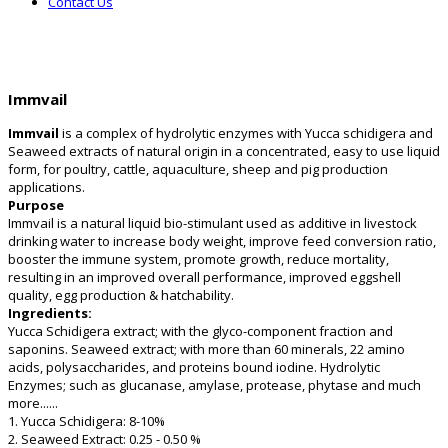
Contact Us
Immvail
Immvail
is a complex of hydrolytic enzymes with Yucca schidigera and
Seaweed extracts of natural origin in a concentrated, easy to use liquid
form, for poultry, cattle, aquaculture, sheep and pig production
applications.
Purpose
Immvail is a natural liquid bio-stimulant used as additive in livestock
drinking water to increase body weight, improve feed conversion ratio,
booster the immune system, promote growth, reduce mortality,
resulting in an improved overall performance, improved eggshell
quality, egg production & hatchability.
Ingredients:
Yucca Schidigera extract; with the glyco-component fraction and
saponins. Seaweed extract; with more than 60 minerals, 22 amino
acids, polysaccharides, and proteins bound iodine. Hydrolytic
Enzymes; such as glucanase, amylase, protease, phytase and much
more......
1. Yucca Schidigera: 8-10%
2. Seaweed Extract: 0.25 - 0.50 %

◆ PROBLEM DETAILS
What do the lines from the one with "saponins. Seaweed extract;" through the last line of the entries say? Print them word for word, both ends included, and nothing else.

◆ COMPLETED EXERCISE
saponins. Seaweed extract; with more than 60 minerals, 22 amino
acids, polysaccharides, and proteins bound iodine. Hydrolytic
Enzymes; such as glucanase, amylase, protease, phytase and much
more......
1. Yucca Schidigera: 8-10%
2. Seaweed Extract: 0.25 - 0.50 %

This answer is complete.